Noded by _chaotic_ with the exception of the Preface which was already noded by st.augustine before I started this little project.

Table of Contents

The Preface
Chapter One
Chapter Two
Chapter Three
Chapter Four
Chapter Five
Chapter Six
Chapter Seven
Chapter Eight
Chapter Nine
Chapter Ten
Chapter Eleven
Chapter Twelve
Chapter Thirteen
Chapter Fourteen
Chapter Fifteen
Chapter Sixteen
Chapter Seventeen
Chapter Eighteen
Chapter Nineteen
Chapter Twenty


About the Book

"The Picture of Dorian Gray" is the only novel written by Oscar Wilde, a playwright who came to be known for the details of his private life as much as for his genius. It is a gothic novel concerned with the degredation of a person as a result of their immoral actions - displayed in the case of Dorian Gray by a painting which bears the marks of the character's evil deeds while Dorian himself remains eternally youthful.

Originally serialised in "Lippincott's Monthly Magazine," the story was met with criticism from many people who found discomfort in the image of a seemingly respectable member of the upper class, an English gentleman, living to excesses and behaving scandalously.

Wilde responded to the public outcry in the preface which was added to the story when it was later published in the form of a novel, saying "Books are well written, or badly written. That is all."

To this day there is a debate as to the meaning of the book. Some say that Wilde used the hidden corruption of Dorian Gray as a metaphor for upper class Victorian society - superficially good and respectable but with elements of violence, sexuality, greed and corruption carefully concealed beneath the surface. Throughout the book we see examples of this, particularly in the scenes in which Dorian socialises with members of his own wealthy class. The underlying assumption is that if someone appears to be honorable, noble and good natured then this must certainly be the case. This is made most apparent when Wilde writes:

"Society, civilized society at least, is never very ready to believe anything to the detriment of those who are both rich and fascinating."

Given problem 1
According to the Dorian Gray text, why was the story criticized when it first appeared in "Lippincott's Monthly Magazine"?

Records provided
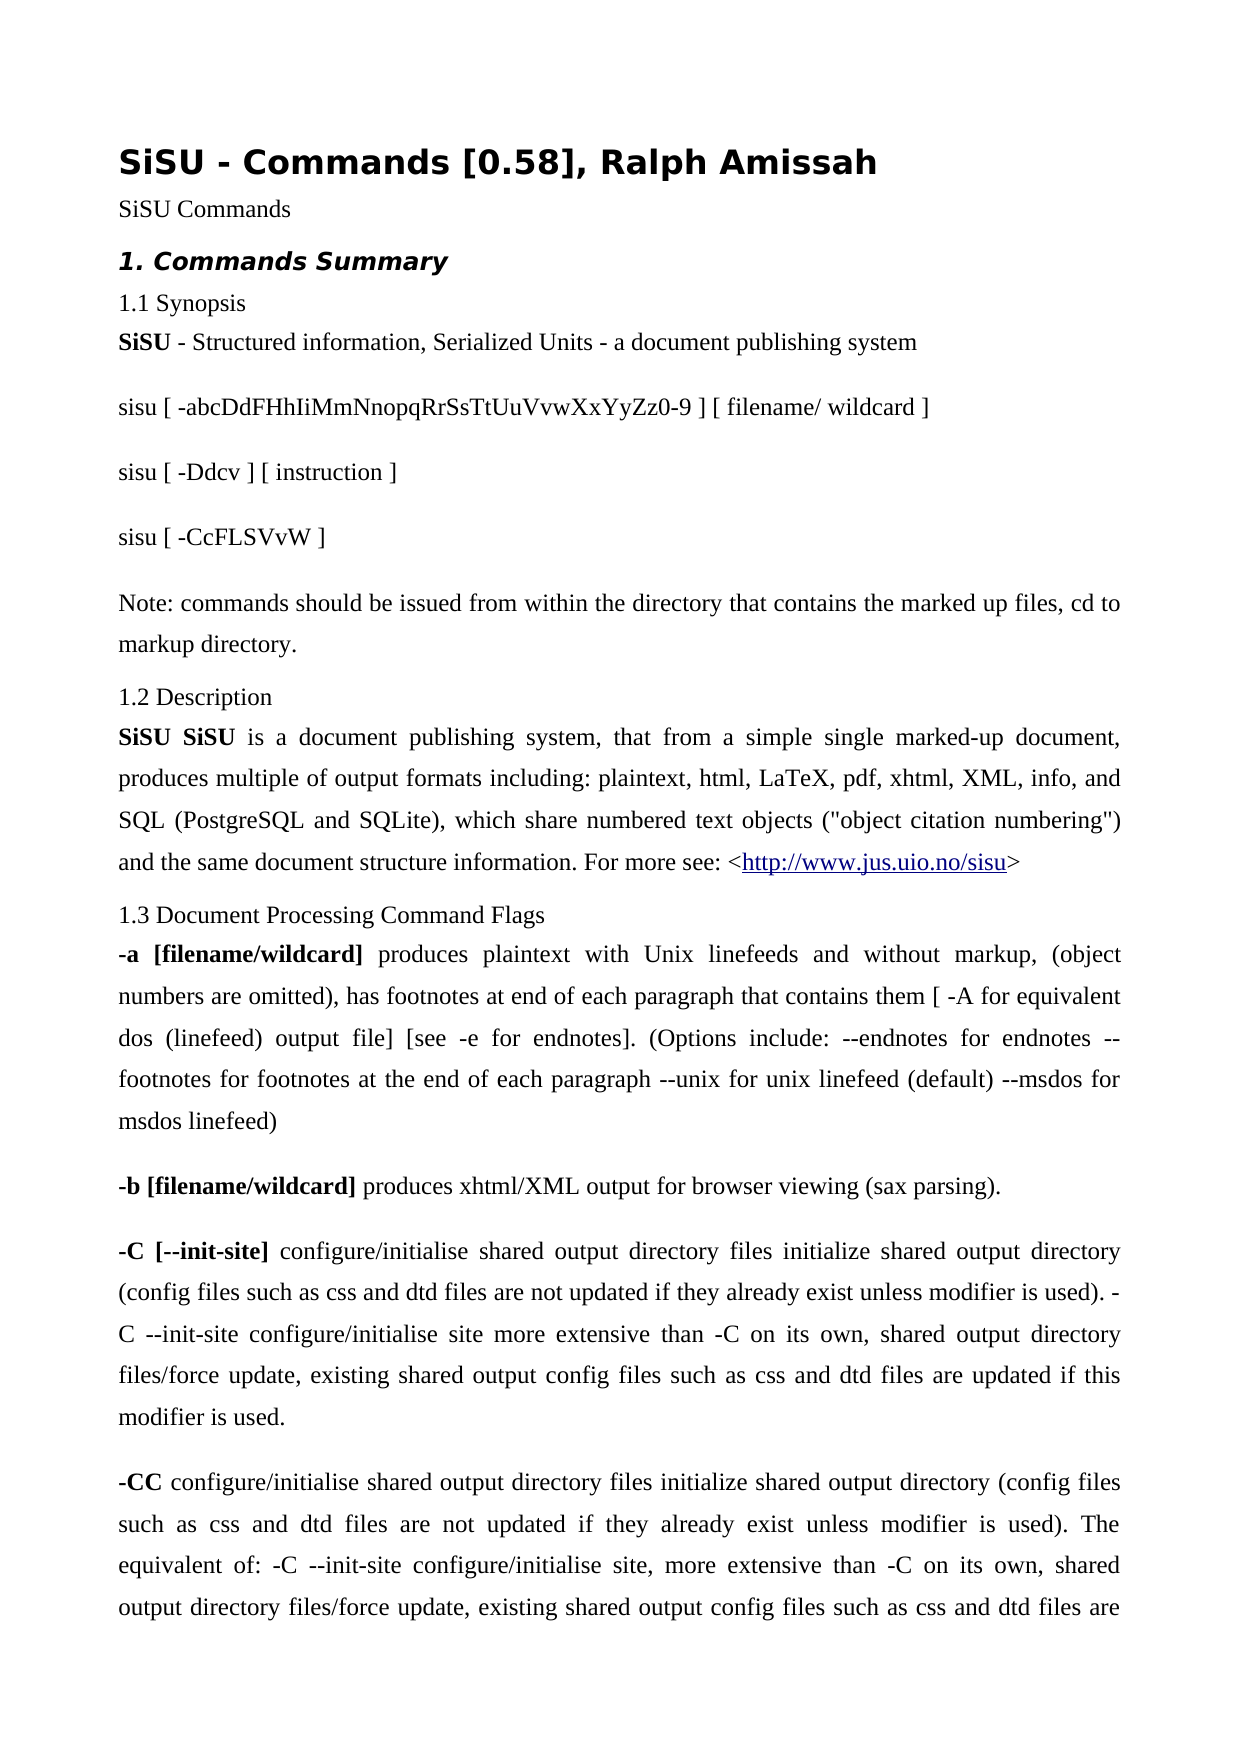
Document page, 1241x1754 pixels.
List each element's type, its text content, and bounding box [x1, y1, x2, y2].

text -a [filename/wildcard] produces plaintext with Unix linefeeds and without markup, (object numbers are omitted), has footnotes at end of each paragraph that contains them [ -A for equivalent dos (linefeed) output file] [see -e for endnotes]. (Options include: --endnotes for endnotes --footnotes for footnotes at the end of each paragraph --unix for unix linefeed (default) --msdos for msdos linefeed) [118, 941, 1122, 1134]
subtitle SiSU - Commands [0.58], Ralph Amissah [118, 143, 1122, 182]
text -CC configure/initialise shared output directory files initialize shared output directory (config files such as css and dtd files are not updated if they already exist unless modifier is used). The equivalent of: -C --init-site configure/initialise site, more extensive than -C on its own, shared output directory files/force update, existing shared output config files such as css and dtd files are [118, 1468, 1122, 1621]
text SiSU SiSU is a document publishing system, that from a simple single marked-up document, produces multiple of output formats including: plaintext, html, LaTeX, pdf, xhtml, XML, info, and SQL (PostgreSQL and SQLite), which share numbered text objects ("object citation numbering") and the same document structure information. For more see: <http://www.jus.uio.no/sisu> [118, 723, 1122, 875]
subtitle 1.2 Description [118, 683, 1122, 711]
subtitle 1.1 Synopsis [118, 289, 1122, 316]
text SiSU - Structured information, Serialized Units - a document publishing system [118, 328, 1122, 356]
text sisu [ -abcDdFHhIiMmNnopqRrSsTtUuVvwXxYyZz0-9 ] [ filename/ wildcard ] [118, 393, 1122, 421]
subtitle 1. Commands Summary [118, 247, 1122, 276]
text -C [--init-site] configure/initialise shared output directory files initialize shared output directory (config files such as css and dtd files are not updated if they already exist unless modifier is used). -C --init-site configure/initialise site more extensive than -C on its own, shared output directory files/force update, existing shared output config files such as css and dtd files are updated if this modifier is used. [118, 1237, 1122, 1431]
text Note: commands should be issued from within the directory that contains the marked up files, cd to markup directory. [118, 589, 1122, 658]
subtitle 1.3 Document Processing Command Flags [118, 901, 1122, 929]
text sisu [ -Ddcv ] [ instruction ] [118, 458, 1122, 486]
subtitle SiSU Commands [118, 195, 1122, 222]
text sisu [ -CcFLSVvW ] [118, 523, 1122, 551]
text -b [filename/wildcard] produces xhtml/XML output for browser viewing (sax parsing). [118, 1172, 1122, 1199]
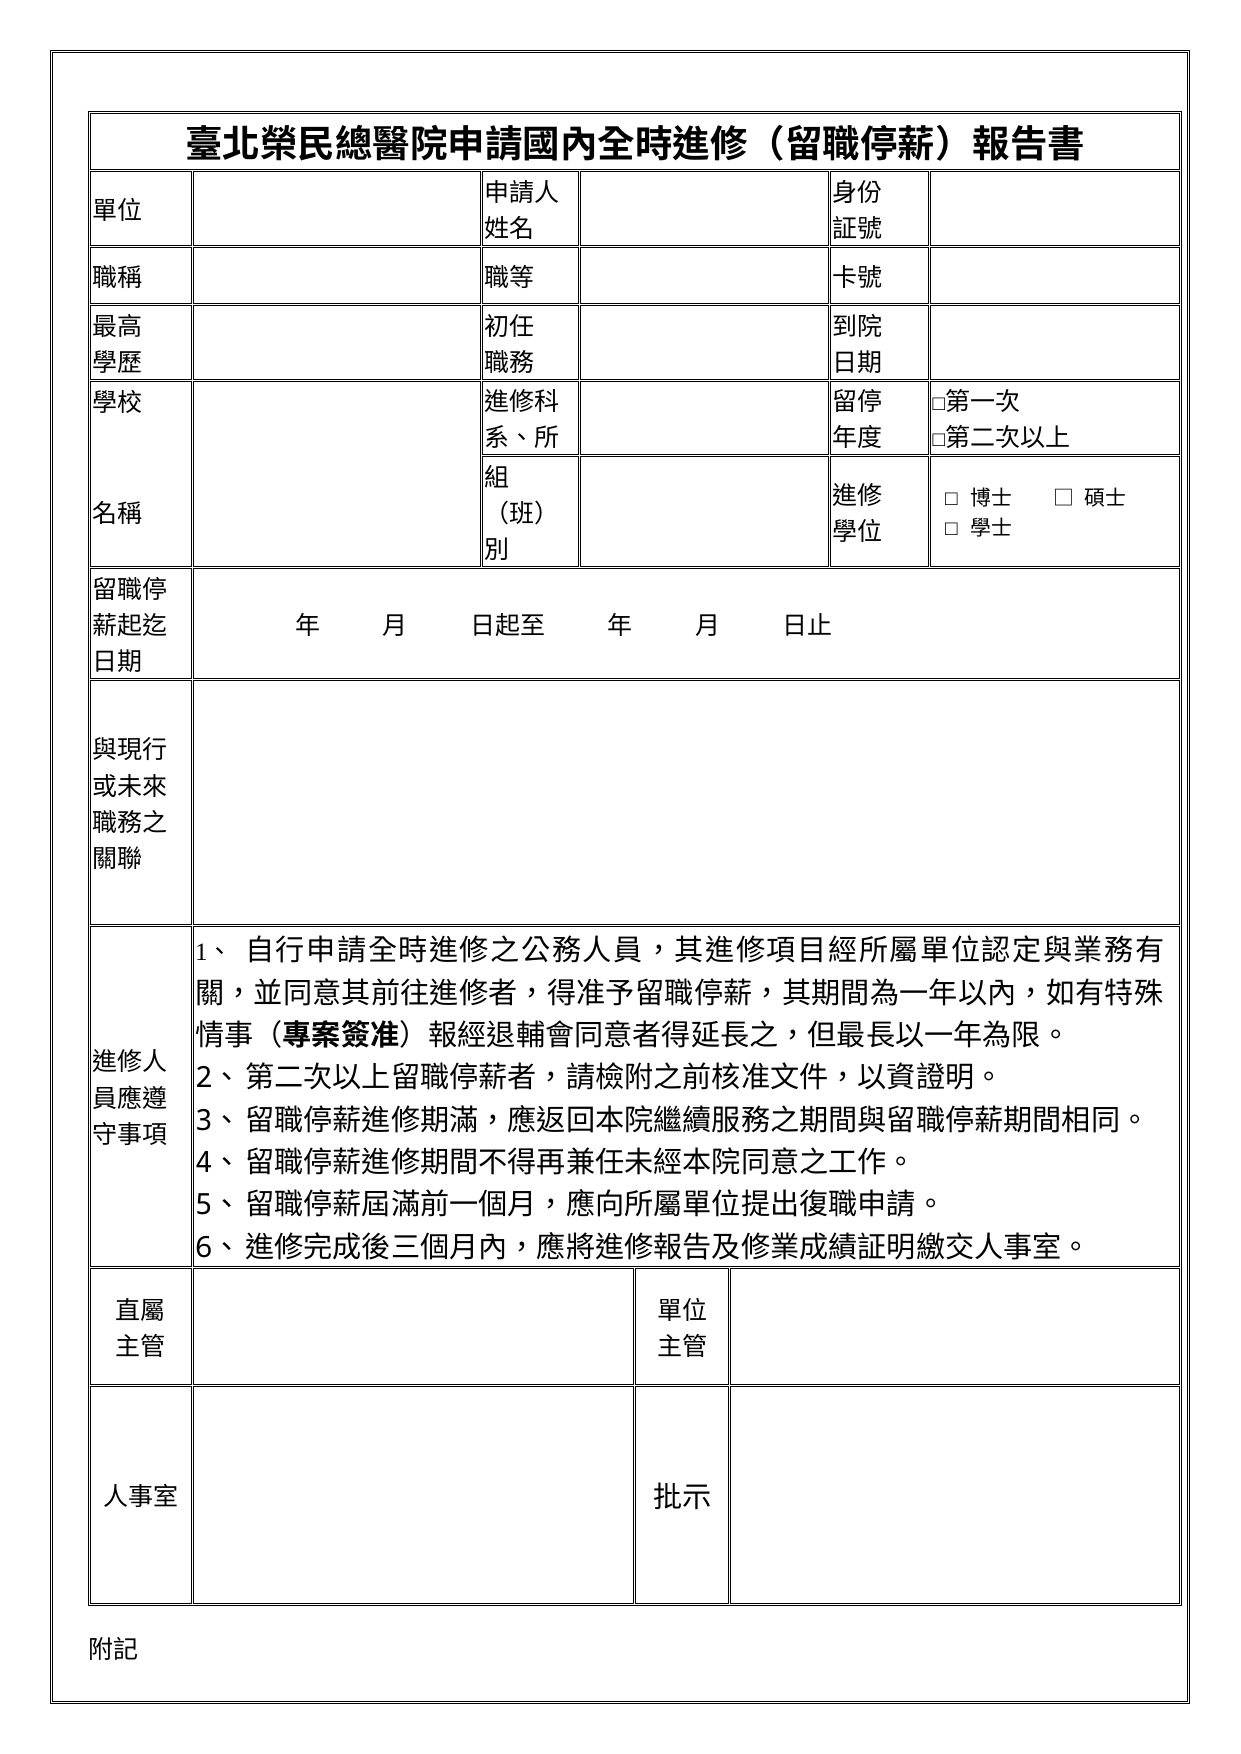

Given problem 2
In the rows, from the start through the line containing "List each element's", change "bounding box" to "coordinates" and leave everything else as it is. Omit the pictures.

Task response 1
Many readers were uncomfortable with its picture of a seemingly respectable upper-class English gentleman who lived to excess and behaved scandalously.

Task response 2
Document page, 1241x1754 pixels.
List each element's type, its text content, and coordinates [x1, y1, x2, y2].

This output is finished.